Heading into Super Tuesday, Donald Trump has 164 delegates, while in distant second and third places Ted Cruz and Marco Rubio have just 34 and 32 delegates respectively. With Trump leading in polls in 12 of the 13 states holding either primaries or caucuses on Tuesday, the majority of the 664 delegates there could be added to Trump’s total, making him nearly unbeatable in his run for the GOP presidential nomination.
The problem is that Trump could win a majority of the delegates from here on out but still not have enough — 1,237 — to win on the first vote at the GOP national convention in Cleveland in July. A further problem for Trump is the 437 “unpledged” delegates who are party “regulars” consisting of the 168 members of the Republican National Committee (RNC) and 269 current and former Republican office-holders. Unless Trump makes a massive (some say heroic) effort to draw them into his camp, he just might win most of the popular vote and still lose the nomination.
This is keeping the RNC up nights, as they are trying to save the Republican Party from Trump without blowing it up in the process.
There hasn’t been a brokered convention — where no candidate has garnered the majority of the delegates before the nominating convention — since 1952, when Illinois Governor Adlai Stevenson won the Democrat Party nomination but lost the general election. The same thing happened four years earlier, when Republican Governor Thomas Dewey won the nomination but also lost the general election to Harry Truman.
There are numerous advantages to the RNC to have the matter settled long before July. The convention, instead of being contentious, would turn into a love-fest, with everyone coming together, forgetting the acid-throwing attacks and making nice and preparing for the battle with Clinton or Sanders.
However, this year could be different, and the RNC is faced with choices, the first being to let Trump run the table, get behind him in Cleveland, and go on the offensive against Clinton.
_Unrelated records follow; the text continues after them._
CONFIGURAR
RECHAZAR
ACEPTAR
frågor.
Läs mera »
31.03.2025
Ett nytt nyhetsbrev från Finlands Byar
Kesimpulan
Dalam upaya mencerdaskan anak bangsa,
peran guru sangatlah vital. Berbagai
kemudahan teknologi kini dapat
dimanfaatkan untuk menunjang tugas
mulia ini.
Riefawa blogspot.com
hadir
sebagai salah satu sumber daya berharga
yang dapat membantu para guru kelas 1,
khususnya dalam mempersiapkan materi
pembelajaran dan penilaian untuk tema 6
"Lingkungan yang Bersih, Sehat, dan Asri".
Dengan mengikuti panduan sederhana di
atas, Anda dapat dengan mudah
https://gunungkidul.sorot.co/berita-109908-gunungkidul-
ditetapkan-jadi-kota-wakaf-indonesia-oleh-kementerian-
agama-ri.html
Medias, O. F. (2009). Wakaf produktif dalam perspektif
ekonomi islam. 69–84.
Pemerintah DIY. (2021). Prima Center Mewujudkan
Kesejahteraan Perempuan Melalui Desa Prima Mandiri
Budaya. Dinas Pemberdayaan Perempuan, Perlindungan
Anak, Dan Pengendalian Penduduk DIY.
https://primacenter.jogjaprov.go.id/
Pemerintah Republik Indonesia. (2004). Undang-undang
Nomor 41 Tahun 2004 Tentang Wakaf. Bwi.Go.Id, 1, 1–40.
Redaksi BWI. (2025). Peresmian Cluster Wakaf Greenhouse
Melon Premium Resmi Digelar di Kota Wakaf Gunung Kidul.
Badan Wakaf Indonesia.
Or the RNC and its funders could persuade either Cruz or Rubio to withdraw from the race, thus freeing up their delegates and those they might have won, to the other second-place finisher. This would make the race one-on-one, increasing the chances that a stronger second place finisher could take the nomination away from Trump in Cleveland.
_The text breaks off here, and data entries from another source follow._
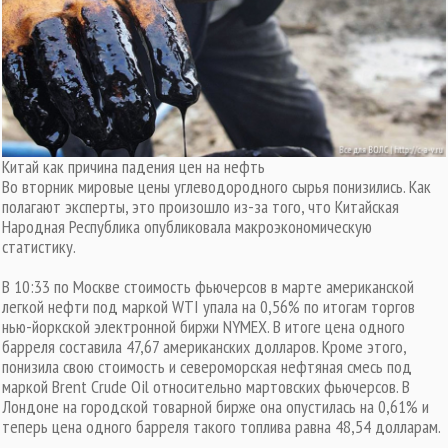
Китай как причина падения цен на нефть
Во вторник мировые цены углеводородного сырья понизились. Как
полагают эксперты, это произошло из-за того, что Китайская
Народная Республика опубликовала макроэкономическую
статистику.
В 10:33 по Москве стоимость фьючерсов в марте американской
легкой нефти под маркой WTI упала на 0,56% по итогам торгов
нью-йоркской электронной биржи NYMEX. В итоге цена одного
барреля составила 47,67 американских долларов. Кроме этого,
понизила свою стоимость и североморская нефтяная смесь под
маркой Brent Crude Oil относительно мартовских фьючерсов. В
Лондоне на городской товарной бирже она опустилась на 0,61% и
теперь цена одного барреля такого топлива равна 48,54 долларам.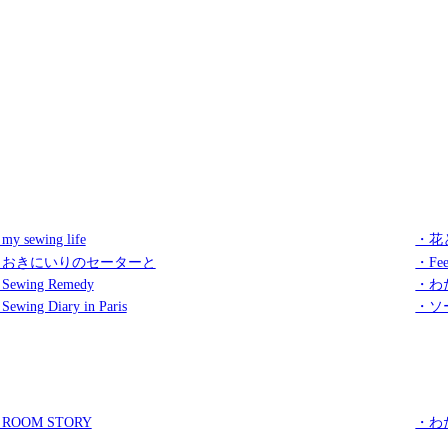
my sewing life
・花
・おきにいりのセーターと
・Fee
Sewing Remedy
・わ
Sewing Diary in Paris
・ソ
ROOM STORY
・わ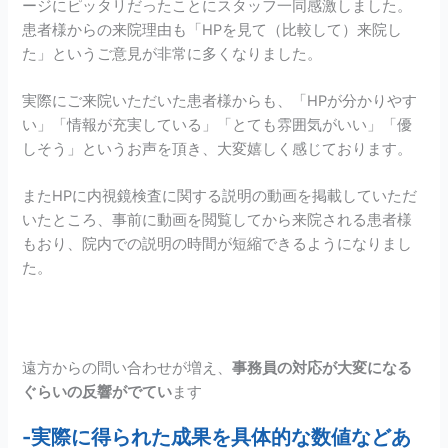
ージにピッタリだったことにスタッフ一同感激しました。
患者様からの来院理由も「HPを見て（比較して）来院し
た」というご意見が非常に多くなりました。
実際にご来院いただいた患者様からも、「HPが分かりやす
い」「情報が充実している」「とても雰囲気がいい」「優
しそう」というお声を頂き、大変嬉しく感じております。
またHPに内視鏡検査に関する説明の動画を掲載していただ
いたところ、事前に動画を閲覧してから来院される患者様
もおり、院内での説明の時間が短縮できるようになりまし
た。
遠方からの問い合わせが増え、
事務員の対応が大変になる
ぐらいの反響がでてい
ます
-実際に得られた成果を具体的な数値などあ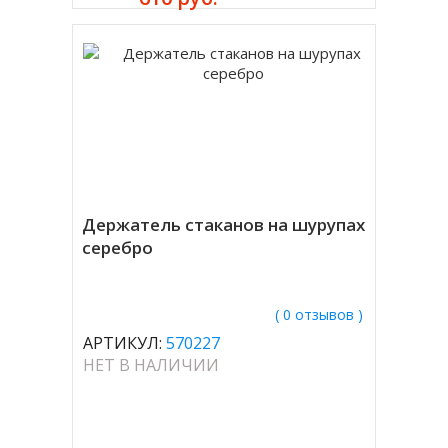
Держатель стаканов на шурупах
серебро
( 0 отзывов )
АРТИКУЛ:
570227
НЕТ В НАЛИЧИИ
Or, third, support both second-place finishers, hoping to deprive Trump of the necessary majority he needs in July, throwing the convention open for the first time in decades.
It nearly happened in 1968 when the Democrat Party appeared headed to a brokered convention until Robert F. Kennedy was assassinated. In 1976, Gerald Ford was leading Ronald Reagan in delegates but a brokered convention was avoided at the last minute with a first-vote victory for Ford.
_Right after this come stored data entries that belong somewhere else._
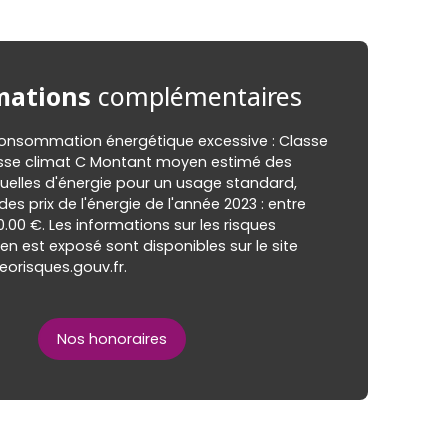
mations
complémentaires
nsommation énergétique excessive : Classe
asse climat C Montant moyen estimé des
elles d'énergie pour un usage standard,
 des prix de l'énergie de l'année 2023 : entre
0.00 €. Les informations sur les risques
en est exposé sont disponibles sur le site
eorisques.gouv.fr.
Nos honoraires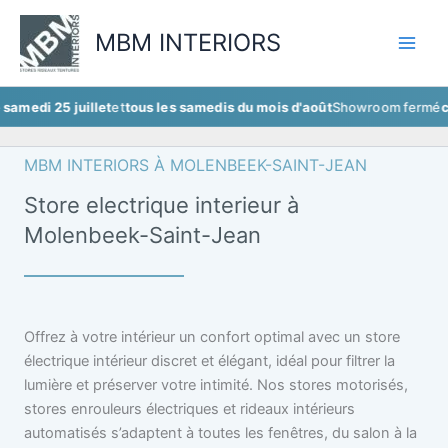
Aller
au
MBM INTERIORS
contenu
5 juillet
et
tous les samedis du mois d'août
Showroom fermé
ce samedi 
MBM INTERIORS À MOLENBEEK-SAINT-JEAN
Store electrique interieur à
Molenbeek-Saint-Jean
Offrez à votre intérieur un confort optimal avec un store
électrique intérieur discret et élégant, idéal pour filtrer la
lumière et préserver votre intimité. Nos stores motorisés,
stores enrouleurs électriques et rideaux intérieurs
automatisés s’adaptent à toutes les fenêtres, du salon à la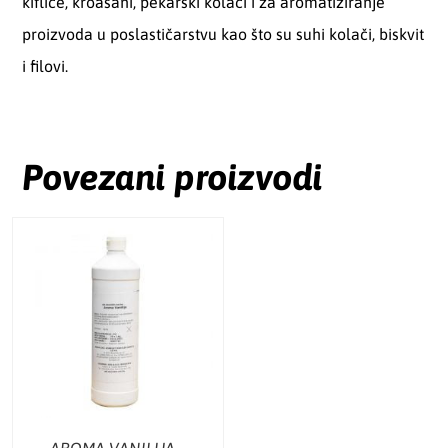
kiflice, kroasani, pekarski kolači i za aromatiziranje
proizvoda u poslastičarstvu kao što su suhi kolači, biskvit
i filovi.
Povezani proizvodi
AROMA VANILIJA –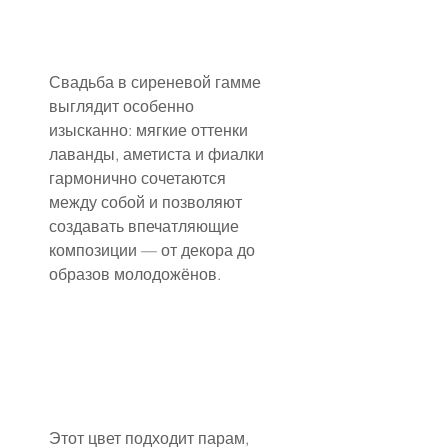
Свадьба в сиреневой гамме 
выглядит особенно 
изысканно: мягкие оттенки 
лаванды, аметиста и фиалки 
гармонично сочетаются 
между собой и позволяют 
создавать впечатляющие 
композиции — от декора до 
образов молодожёнов.
Этот цвет подходит парам, 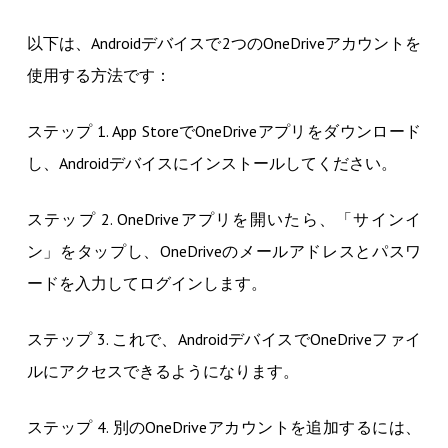
以下は、Androidデバイスで2つのOneDriveアカウントを
使用する方法です：
ステップ 1. App StoreでOneDriveアプリをダウンロード
し、Androidデバイスにインストールしてください。
ステップ 2. OneDriveアプリを開いたら、「サインイ
ン」をタップし、OneDriveのメールアドレスとパスワ
ードを入力してログインします。
ステップ 3. これで、AndroidデバイスでOneDriveファイ
ルにアクセスできるようになります。
ステップ 4. 別のOneDriveアカウントを追加するには、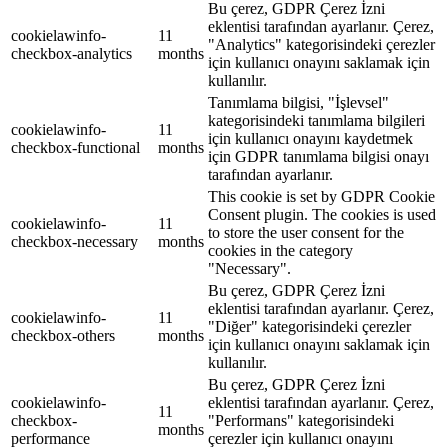
Bu çerez, GDPR Çerez İzni
eklentisi tarafından ayarlanır. Çerez,
cookielawinfo-
11
"Analytics" kategorisindeki çerezler
checkbox-analytics
months
için kullanıcı onayını saklamak için
kullanılır.
Tanımlama bilgisi, "İşlevsel"
kategorisindeki tanımlama bilgileri
cookielawinfo-
11
için kullanıcı onayını kaydetmek
checkbox-functional
months
için GDPR tanımlama bilgisi onayı
tarafından ayarlanır.
This cookie is set by GDPR Cookie
Consent plugin. The cookies is used
cookielawinfo-
11
to store the user consent for the
checkbox-necessary
months
cookies in the category
"Necessary".
Bu çerez, GDPR Çerez İzni
eklentisi tarafından ayarlanır. Çerez,
cookielawinfo-
11
"Diğer" kategorisindeki çerezler
checkbox-others
months
için kullanıcı onayını saklamak için
kullanılır.
Bu çerez, GDPR Çerez İzni
cookielawinfo-
eklentisi tarafından ayarlanır. Çerez,
11
checkbox-
"Performans" kategorisindeki
months
performance
çerezler için kullanıcı onayını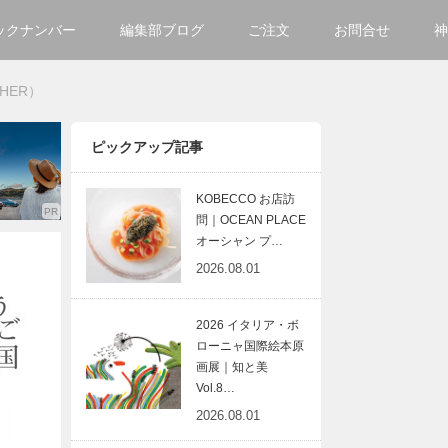
ックナンバー
編集部ブログ
ご注文
お問合せ
神
ご購入方法について
会社
HER）
掲載・広告について
サイ
ピックアップ記事
KOBECCO お店訪
問｜OCEAN PLACE
オーシャン プ…
2026.08.01
2026 イタリア・ボ
ローニャ国際絵本原
画展｜知と美
Vol.8…
2026.08.01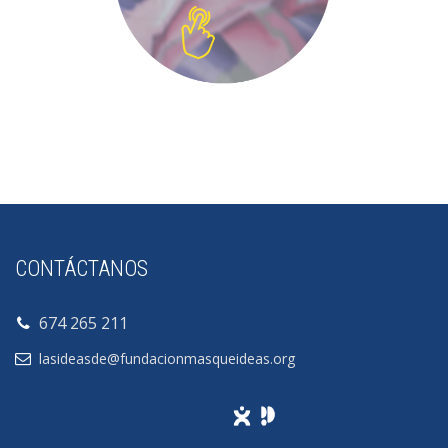
CONTÁCTANOS
674 265 211
lasideasde@fundacionmasqueideas.org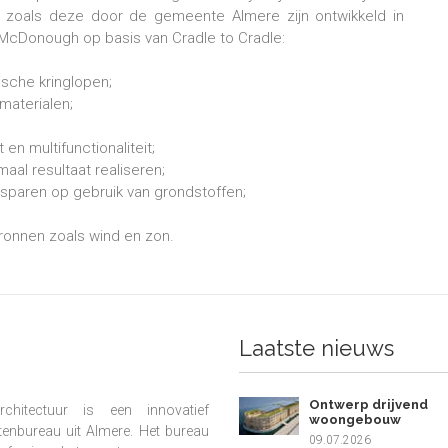
 zoals deze door de gemeente Almere zijn ontwikkeld in
McDonough op basis van Cradle to Cradle:
ische kringlopen;
materialen;
it en multifunctionaliteit;
al resultaat realiseren;
esparen op gebruik van grondstoffen;
bronnen zoals wind en zon.
Laatste nieuws
Ontwerp drijvend
chitectuur is een innovatief
woongebouw
tenbureau uit Almere. Het bureau
09.07.2026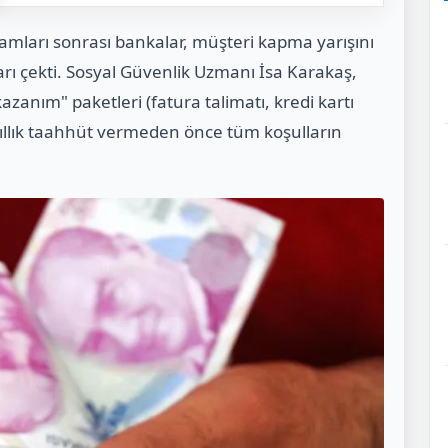
mları sonrası bankalar, müşteri kapma yarışını
rı çekti. Sosyal Güvenlik Uzmanı İsa Karakaş,
zanım" paketleri (fatura talimatı, kredi kartı
ıllık taahhüt vermeden önce tüm koşulların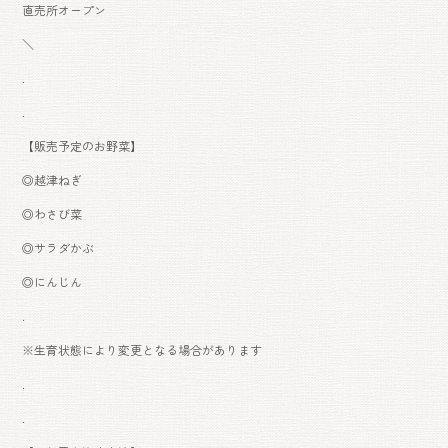
直売所オープン
＼
.
.
【販売予定のお野菜】
◎越津ねぎ
◎わさび菜
◎サラダかぶ
◎にんじん
.
※生育状態により変更となる場合があります
.
.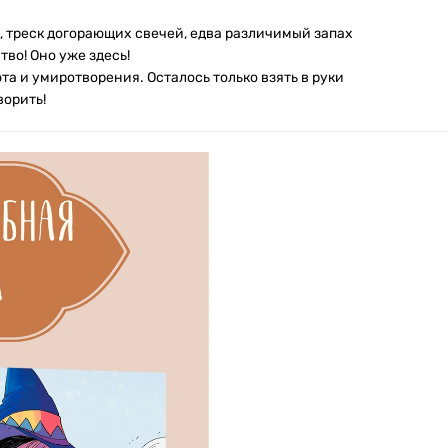
, треск догорающих свечей, едва различимый запах
тво! Оно уже здесь!
а и умиротворения. Осталось только взять в руки
ворить!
In 1980, Ted Kennedy, running behind Jimmy Carter, put up a last-minute fight for delegates but lost on the first vote. In 1984, Walter Mondale was the clear frontrunner but was still 40 delegates short of obtaining the nomination when the first ballot was cast. However, a brokered convention was avoided when Mondale won on the first ballot anyway.
In 1998, a brokered convention was predicted for the Democrats, but the matter was settled well before the convention, and Michael Dukakis was nominated on the first ballot.
What’s at risk is that delegates committed to Trump, having lost on the first ballot, would be free to vote for any other candidate. That happened at the 1924 Democratic National Convention when divisive issues led to 102 ballots before a candidate was finally selected. The Party’s ultimate choice, John W. Davis, lost the general election to incumbent Calvin Coolidge.
Unless the Republican Party and its friends can come up with a winning strategy, the Cleveland convention could make history, according to Barry Bennett. Bennett managed Ben Carson’s campaign until December and is now advising “The Donald” and thinks the RNC will fail: “This is going to be a convention like I’ve never seen in my lifetime. It’s going to be contentious from Day One,” he predicted.
The RNC is already at work in creating its fallback plan, assuming that Trump will fail on the first ballot. One Southern state Republican party chairman said that super-PACs are calling to obtain the contact information on eligible delegates, as well as those who served as delegates in the past, adding, “There’s a bit of skullduggery [going on].… I suspect some super PACs are behind some of this.”
The RNC also has another ace up its sleeve: the freedom to change the rules just before the Cleveland convention. Although any change in the rules would have to be approved by the delegates, that vote can be “managed” in advance, as and if necessary.
The biggest risk, of course, is the failure of the convention to nominate Trump if in fact he continues to romp and stomp his rivals. As former RNC chairman Michael Steele warned, any attempt by GOP insiders to throw the election to one of their chosen golden boys instead could be a cataclysmic disaster for the party: “If they want to monkey around with this process and try to fix [the nomination], they’re asking for all hell to break loose.”
In sum, if Trump wins the popular vote but loses the delegate vote thanks to back-room machinations and maneuvering, the 2016 general election could easily be handed off to Democrats while the GOP disappears from public view and influence. Added Steele:
Any inkling that state party officials or national party officials are colluding and conspiring to prevent a particular individual [i.e., Trump] from getting the nomination will basically create Armageddon with the [Republican Party’s voter] base.
In their efforts to save the Republican Party from Trump, insiders just might wind up destroying it in the process.